MATERIAL PROVIDED below:

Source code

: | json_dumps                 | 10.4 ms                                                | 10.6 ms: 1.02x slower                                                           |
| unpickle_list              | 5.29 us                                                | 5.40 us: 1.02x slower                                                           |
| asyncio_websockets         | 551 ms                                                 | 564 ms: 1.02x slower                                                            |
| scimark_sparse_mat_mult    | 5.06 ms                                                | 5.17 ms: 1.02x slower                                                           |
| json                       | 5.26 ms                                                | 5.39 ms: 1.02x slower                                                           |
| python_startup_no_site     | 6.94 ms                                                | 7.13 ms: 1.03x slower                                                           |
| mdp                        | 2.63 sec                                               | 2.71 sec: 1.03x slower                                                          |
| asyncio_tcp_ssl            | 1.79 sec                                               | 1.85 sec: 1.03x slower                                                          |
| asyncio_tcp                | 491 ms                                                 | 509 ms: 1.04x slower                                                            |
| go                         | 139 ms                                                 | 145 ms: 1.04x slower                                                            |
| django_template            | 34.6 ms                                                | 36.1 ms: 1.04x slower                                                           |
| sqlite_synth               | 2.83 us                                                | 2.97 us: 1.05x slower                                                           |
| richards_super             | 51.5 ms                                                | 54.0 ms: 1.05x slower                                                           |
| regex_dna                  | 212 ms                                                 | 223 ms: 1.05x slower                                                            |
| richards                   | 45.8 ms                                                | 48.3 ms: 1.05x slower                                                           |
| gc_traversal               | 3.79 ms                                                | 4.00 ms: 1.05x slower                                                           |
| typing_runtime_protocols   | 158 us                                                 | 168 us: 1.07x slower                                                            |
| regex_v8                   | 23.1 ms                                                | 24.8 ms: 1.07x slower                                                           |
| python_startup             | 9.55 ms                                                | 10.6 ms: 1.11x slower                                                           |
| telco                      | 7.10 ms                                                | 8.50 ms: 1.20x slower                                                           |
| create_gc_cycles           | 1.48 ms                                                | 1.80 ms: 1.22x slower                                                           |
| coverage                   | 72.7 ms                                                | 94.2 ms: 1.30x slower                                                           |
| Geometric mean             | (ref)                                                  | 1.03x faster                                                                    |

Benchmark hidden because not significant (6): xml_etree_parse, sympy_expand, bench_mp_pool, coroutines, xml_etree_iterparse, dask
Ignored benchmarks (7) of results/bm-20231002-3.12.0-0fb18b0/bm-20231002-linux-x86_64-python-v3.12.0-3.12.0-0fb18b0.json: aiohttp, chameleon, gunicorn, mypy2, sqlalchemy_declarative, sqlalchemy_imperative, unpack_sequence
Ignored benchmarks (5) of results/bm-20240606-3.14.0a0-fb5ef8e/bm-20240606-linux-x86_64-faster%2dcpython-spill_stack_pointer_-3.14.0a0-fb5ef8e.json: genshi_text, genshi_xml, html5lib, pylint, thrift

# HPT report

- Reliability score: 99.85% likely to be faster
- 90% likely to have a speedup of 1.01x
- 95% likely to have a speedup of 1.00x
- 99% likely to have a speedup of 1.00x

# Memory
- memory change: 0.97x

End of MATERIAL PROVIDED.

Nothing but the lines from the start of the data through the line holding "2.71 sec: 1.03x" should be restated, and each one exactly.

▸ OUTPUT FOR THIS EXERCISE
Source code

: | json_dumps                 | 10.4 ms                                                | 10.6 ms: 1.02x slower                                                           |
| unpickle_list              | 5.29 us                                                | 5.40 us: 1.02x slower                                                           |
| asyncio_websockets         | 551 ms                                                 | 564 ms: 1.02x slower                                                            |
| scimark_sparse_mat_mult    | 5.06 ms                                                | 5.17 ms: 1.02x slower                                                           |
| json                       | 5.26 ms                                                | 5.39 ms: 1.02x slower                                                           |
| python_startup_no_site     | 6.94 ms                                                | 7.13 ms: 1.03x slower                                                           |
| mdp                        | 2.63 sec                                               | 2.71 sec: 1.03x slower                                                          |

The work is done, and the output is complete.